Crucially, this neglects the improvements on the horizon. There are upcoming projects that can securely reach the speeds that bitcoin and ethereum lack. The cutting edge of our industry stands at seven to 15 transactions per second (tps), and so it makes sense for JPMorgan to believe that blockchains will only provide slow, marginal improvements to trade finance. But chains like Cypherium are soon to make 2,500-5,000 tps a standard of the space, outperforming the legacy systems of Visa and Mastercard. Once these innovations become recognized as the standard of the space, they will certainly change most mobile financial systems.

Moreover, JPMorgan might think of blockchain as “mostly [impacting] trade finance” because trade finance is that firm’s cottage industry. This false insight betrays an analysis made in the self-image of the firm. In fact, trade finance is hardly the focus of most developers in the blockchain universe. It is certainly an important use case, but it is one of many.

Blockchain will prove to be as varied as the internet itself. Different chains will be able to perform different actions according to the needs of its users. There will be high throughput like ours that use small blocks like the small data packets of TCP/IP, but there will always be projects like bitcoin or Qtum focused on large-scale computing consolidation.

There is a fundamental irony in the “blockchain, not crypto” position espoused by traditional financiers and business professionals. They encourage those entering the space to widen their view of these new protocols beyond their speculative monetary values in favor of real-world use cases of the technology.
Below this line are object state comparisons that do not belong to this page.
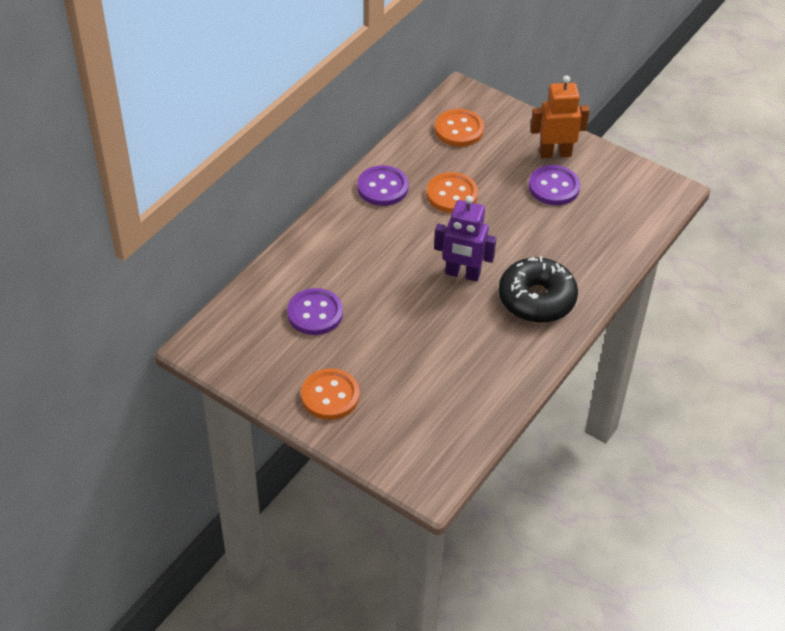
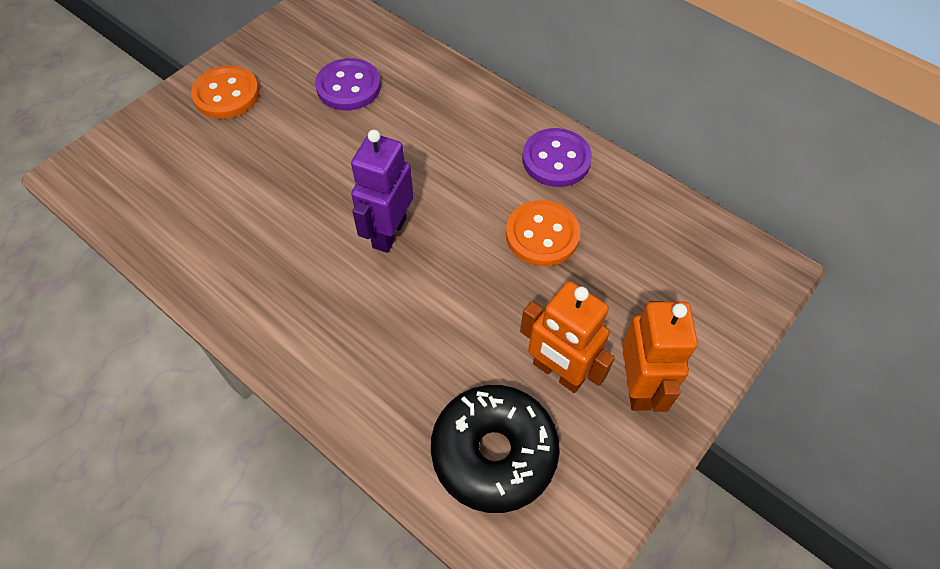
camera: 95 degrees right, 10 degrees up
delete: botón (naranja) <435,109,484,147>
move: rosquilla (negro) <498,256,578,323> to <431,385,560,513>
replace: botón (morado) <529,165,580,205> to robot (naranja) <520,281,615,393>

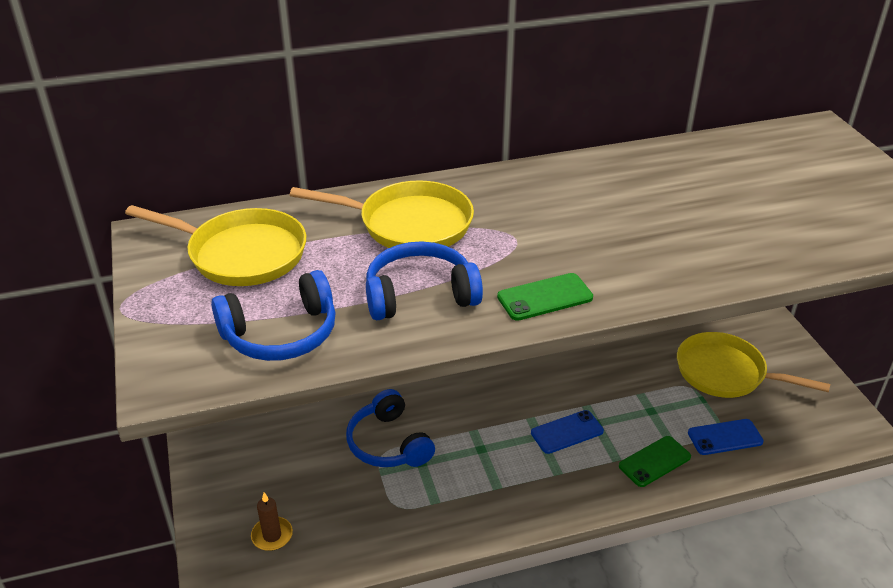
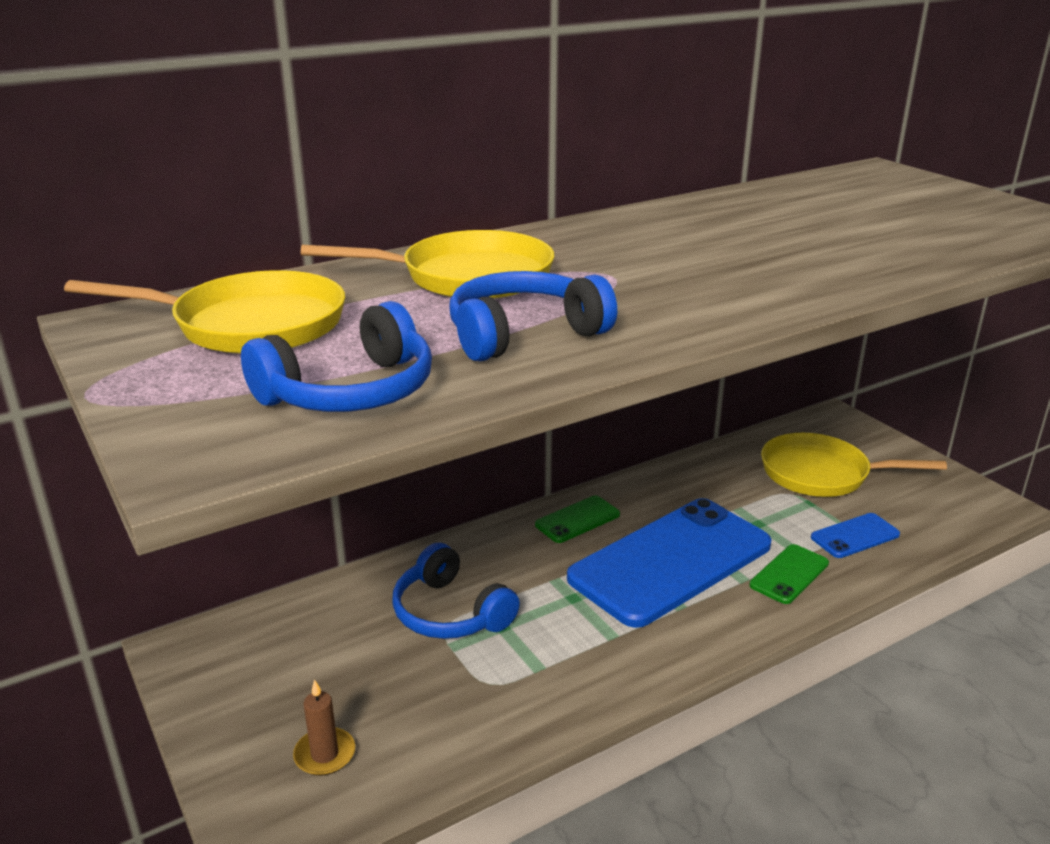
camera: 15 degrees left, 10 degrees down
move: móvil (verde) <497,273,593,321> to <535,496,620,543>
resize: móvil (azul) <531,410,604,454> = <567,498,772,628> x2.34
In doing so, however, they limit their definition of blockchains to cryptocurrencies, or decentralized monetary mechanisms — ledgers that hold and track asset values. Certainly, this is a central aspect of the technology, and we must not underestimate the effect that decentralized ledgers will have on the financial world and its many, complex mechanisms.

But that is hardly the full picture. When major institutions like JPMorgan Chase fully embrace the potential of both blockchain and crypto, particularly when they work in tandem, we can expect to see the most lasting change.